| Brief |
Starting with the line that has "thumb mcp: (78, 103)" in the records below and stopping after the line that has "pinky dip: (102, 163)", output every line exactly and nothing else; skip pictures.

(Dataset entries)
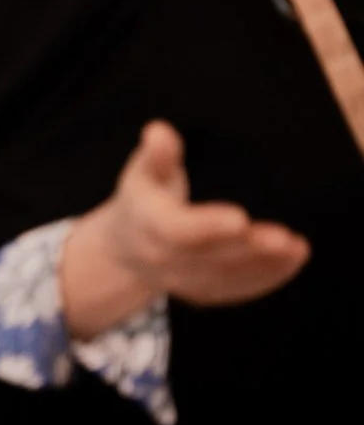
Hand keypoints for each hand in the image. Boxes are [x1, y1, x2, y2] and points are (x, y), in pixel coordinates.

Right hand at [61, 121, 309, 337]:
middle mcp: (162, 259)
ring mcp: (183, 281)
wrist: (127, 248)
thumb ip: (157, 154)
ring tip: (296, 247)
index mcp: (148, 225)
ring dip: (264, 264)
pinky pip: (237, 288)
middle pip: (208, 257)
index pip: (177, 230)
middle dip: (248, 249)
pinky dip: (268, 276)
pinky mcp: (204, 293)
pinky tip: (293, 259)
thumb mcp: (144, 172)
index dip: (208, 226)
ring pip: (227, 277)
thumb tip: (159, 130)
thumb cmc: (144, 198)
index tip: (240, 218)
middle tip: (284, 237)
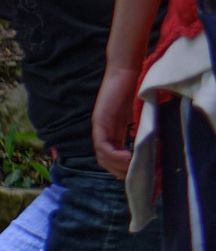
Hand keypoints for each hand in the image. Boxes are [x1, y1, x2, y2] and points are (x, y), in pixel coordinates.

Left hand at [94, 63, 141, 179]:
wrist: (127, 73)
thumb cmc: (135, 92)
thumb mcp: (140, 118)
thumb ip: (140, 132)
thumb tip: (152, 150)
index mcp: (112, 133)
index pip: (111, 159)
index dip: (123, 169)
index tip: (139, 175)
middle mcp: (103, 133)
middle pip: (105, 162)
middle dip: (121, 172)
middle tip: (138, 176)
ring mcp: (99, 128)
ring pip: (102, 157)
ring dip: (118, 167)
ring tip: (134, 169)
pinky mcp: (99, 122)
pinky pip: (103, 145)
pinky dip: (115, 155)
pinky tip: (128, 159)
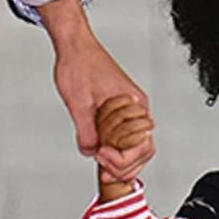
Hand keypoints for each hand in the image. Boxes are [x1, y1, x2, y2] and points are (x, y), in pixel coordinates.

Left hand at [38, 0, 147, 160]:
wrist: (75, 47)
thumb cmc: (80, 65)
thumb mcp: (78, 103)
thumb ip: (87, 132)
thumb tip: (91, 152)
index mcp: (134, 105)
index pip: (141, 146)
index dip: (121, 159)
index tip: (101, 157)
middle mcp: (136, 109)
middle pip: (143, 150)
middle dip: (124, 167)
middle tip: (103, 172)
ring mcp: (130, 111)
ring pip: (136, 147)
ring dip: (121, 162)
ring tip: (102, 167)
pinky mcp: (120, 112)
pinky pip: (125, 137)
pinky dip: (117, 151)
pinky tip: (102, 155)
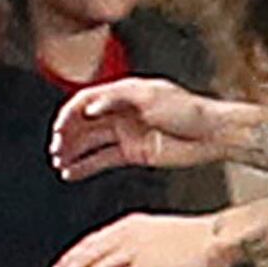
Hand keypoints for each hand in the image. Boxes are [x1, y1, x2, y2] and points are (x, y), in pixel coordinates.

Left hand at [50, 210, 240, 266]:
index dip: (71, 257)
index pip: (90, 241)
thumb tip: (129, 262)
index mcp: (130, 224)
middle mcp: (127, 234)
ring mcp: (135, 250)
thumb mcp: (162, 234)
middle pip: (85, 256)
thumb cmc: (199, 239)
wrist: (219, 237)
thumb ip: (142, 244)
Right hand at [52, 75, 228, 177]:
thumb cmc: (188, 110)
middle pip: (85, 122)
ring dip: (73, 152)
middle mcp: (122, 112)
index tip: (58, 130)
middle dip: (67, 135)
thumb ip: (118, 99)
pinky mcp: (133, 152)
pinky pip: (103, 159)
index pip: (87, 100)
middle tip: (55, 149)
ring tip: (59, 163)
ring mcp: (127, 133)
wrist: (212, 135)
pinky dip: (87, 166)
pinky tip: (72, 173)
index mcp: (124, 93)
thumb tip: (90, 108)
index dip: (69, 114)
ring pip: (91, 142)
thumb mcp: (151, 96)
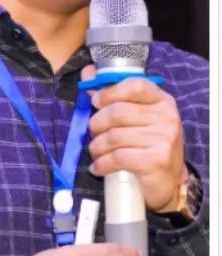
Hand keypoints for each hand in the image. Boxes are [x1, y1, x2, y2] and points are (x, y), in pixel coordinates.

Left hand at [83, 65, 186, 211]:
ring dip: (97, 147)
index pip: (135, 85)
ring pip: (113, 137)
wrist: (167, 181)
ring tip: (97, 153)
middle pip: (117, 112)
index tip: (96, 102)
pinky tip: (99, 167)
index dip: (109, 92)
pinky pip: (117, 157)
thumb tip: (87, 74)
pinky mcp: (156, 160)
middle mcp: (166, 117)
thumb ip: (113, 95)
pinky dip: (102, 163)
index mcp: (161, 101)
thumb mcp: (136, 117)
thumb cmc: (147, 145)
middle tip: (94, 134)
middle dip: (96, 124)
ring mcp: (163, 139)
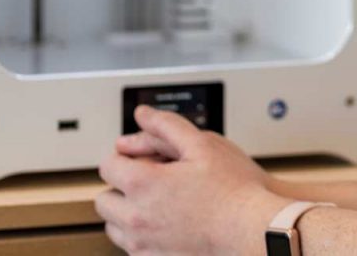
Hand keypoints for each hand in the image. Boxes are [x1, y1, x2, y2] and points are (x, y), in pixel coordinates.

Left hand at [97, 105, 285, 254]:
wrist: (252, 229)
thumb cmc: (233, 189)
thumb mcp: (202, 144)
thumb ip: (167, 126)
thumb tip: (143, 114)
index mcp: (142, 184)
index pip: (107, 166)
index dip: (123, 156)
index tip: (141, 158)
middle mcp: (135, 217)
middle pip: (103, 200)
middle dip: (120, 187)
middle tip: (150, 181)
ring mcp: (143, 244)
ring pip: (114, 227)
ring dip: (127, 213)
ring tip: (159, 203)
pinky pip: (132, 247)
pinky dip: (141, 235)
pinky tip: (167, 223)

| Finished task |
thumb mcp: (78, 103)
thumb ip: (87, 132)
thumb tip: (91, 152)
index mcp: (134, 105)
index pip: (141, 146)
index dip: (121, 159)
index tip: (101, 157)
middle mcp: (136, 109)
middle pip: (143, 150)
middle dip: (124, 167)
middle tip: (103, 172)
ring mcp: (130, 111)
ring pip: (136, 147)
ring dip: (121, 162)
ring tip: (102, 167)
pinky mcp: (120, 112)
pinky pip: (125, 137)
pinky dip: (117, 151)
pinky tip: (102, 155)
Hand keypoints for each hand in the image. Boxes are [x1, y1, x2, y2] and points are (x, y), in pixel coordinates.

Left hand at [50, 210, 240, 266]:
index dip: (71, 257)
index pip: (90, 241)
thumb tip: (129, 262)
index mcp: (130, 224)
middle mcp: (127, 234)
ring mcp: (135, 250)
thumb mcp: (162, 234)
middle pip: (85, 256)
thumb cmc: (199, 239)
wrist: (219, 237)
thumb ip: (142, 244)
Right hand at [52, 75, 228, 177]:
thumb cmc: (188, 110)
middle pip: (85, 122)
ring dip: (73, 152)
middle mcp: (122, 112)
index tip: (58, 130)
middle dip: (67, 135)
thumb ip: (118, 99)
pinky mcp: (133, 152)
pinky pip: (103, 159)
index pip: (87, 100)
middle tip: (55, 149)
ring tip: (59, 163)
ring mcp: (127, 133)
wrist: (212, 135)
pinky dip: (87, 166)
pinky tip: (72, 173)
index mcp: (124, 93)
thumb tip: (90, 108)
index dip: (69, 114)
ring pip: (91, 142)
thumb mcp: (151, 96)
Hand keypoints for each hand in the image. Boxes are [x1, y1, x2, y2] and points are (x, y), in pixel coordinates.

Left hand at [83, 65, 186, 211]:
ring dip: (97, 147)
index pip: (135, 85)
ring pip: (113, 137)
wrist: (167, 181)
ring tip: (97, 153)
middle pip: (117, 112)
index tip: (96, 102)
pinky tip: (99, 167)
index dip: (109, 92)
pinky pip: (117, 157)
thumb tip: (87, 74)
pinky mcp: (156, 160)
middle mcp: (166, 117)
thumb ip: (113, 95)
pinky dip: (102, 163)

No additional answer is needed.